# Predicting Online Credit Card Applications (Digital Advertising)
*Final Project #2: Project Design Writeup and Approval Template*
<br>*Jan 12, 2017*

## Project Problem and Hypothesis
The client we will be researching is a Canadian credit card company looking to learn how they can adjust their digital advertising to increase credit cards applications online. We would like to determine what features of their digital ads may influence users to apply for the client's credit card.  Some example features may include whether we showed the user a video ad, on what sites we showed the ads, or the type of ad campaign we showed the user (e.g. "Upper-Funnel" or "Lower-Funnel"). To determine which features have the most influence on the likelihood to apply, we will be developing a model to predict a categorical/binary outcome:
* 1: Applied for credit card
* 0: Did not apply for credit card

The model will be based on the client's past digital ads campaigns (Oct 1-Dec 31, 2016) that ran through our company's media buying platform DoubleClick Bid Manager (DBM).

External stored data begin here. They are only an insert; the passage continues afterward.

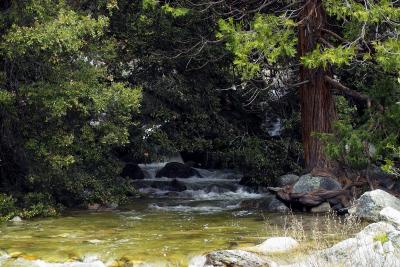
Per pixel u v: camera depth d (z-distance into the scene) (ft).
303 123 51.13
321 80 49.83
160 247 33.35
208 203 56.59
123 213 49.24
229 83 68.33
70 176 50.44
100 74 46.24
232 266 29.73
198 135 65.98
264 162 63.72
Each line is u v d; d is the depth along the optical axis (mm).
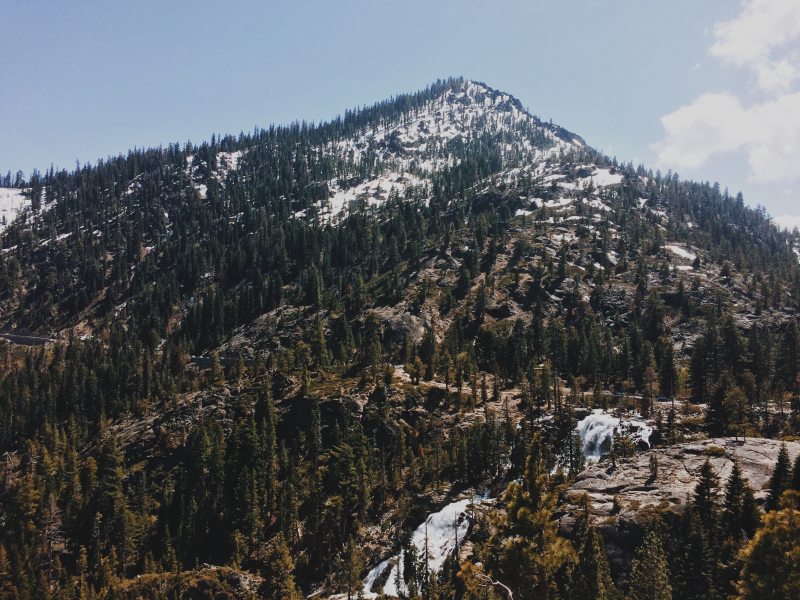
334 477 125188
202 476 137750
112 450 148000
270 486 128375
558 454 121250
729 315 179500
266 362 194250
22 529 126438
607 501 86125
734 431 112250
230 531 120500
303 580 108062
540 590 40781
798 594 34031
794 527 35281
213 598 103250
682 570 61812
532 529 40125
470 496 108938
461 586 85500
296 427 150375
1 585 108438
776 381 148125
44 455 159125
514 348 175750
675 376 145500
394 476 126438
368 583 102750
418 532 109688
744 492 72875
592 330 189000
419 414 148125
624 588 69812
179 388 194250
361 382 159625
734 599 39000
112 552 119125
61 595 110188
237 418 162125
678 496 82625
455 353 180125
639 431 120562
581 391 156500
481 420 139875
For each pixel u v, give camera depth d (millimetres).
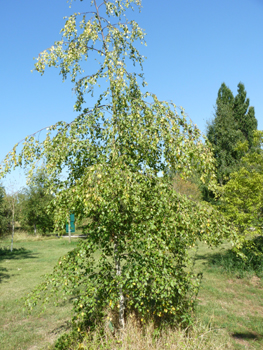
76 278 3453
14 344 4422
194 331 3959
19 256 13805
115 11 4492
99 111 4211
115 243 3830
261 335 4621
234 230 3705
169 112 3846
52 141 3979
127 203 3246
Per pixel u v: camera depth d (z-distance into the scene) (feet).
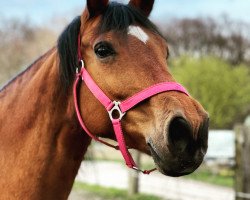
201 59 64.95
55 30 56.75
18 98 8.77
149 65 7.50
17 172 8.37
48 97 8.41
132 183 30.42
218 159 47.19
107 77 7.68
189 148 6.77
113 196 30.04
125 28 7.72
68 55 8.18
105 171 48.42
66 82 8.16
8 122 8.68
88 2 8.07
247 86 63.05
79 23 8.37
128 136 7.80
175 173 6.94
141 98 7.38
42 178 8.31
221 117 60.90
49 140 8.38
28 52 55.77
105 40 7.67
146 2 8.83
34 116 8.47
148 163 40.98
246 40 131.44
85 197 29.43
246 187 16.94
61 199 8.52
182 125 6.76
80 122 8.05
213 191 34.04
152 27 8.05
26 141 8.46
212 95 59.31
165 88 7.33
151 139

Currently, the client informs their campaign strategy based on exploratory analyses using a standard “last-touch” attribution model (i.e. the last ad shown to a user before they apply for the credit card receives 100% credit for influencing the user to apply).  Due to this, we believe the client over-values certain strategies such as "Retargeting" and under-values other strategies.  We hope that by using machine learning methods, we will be able to uncover new insights that will help the client evolve their digital ad strategy.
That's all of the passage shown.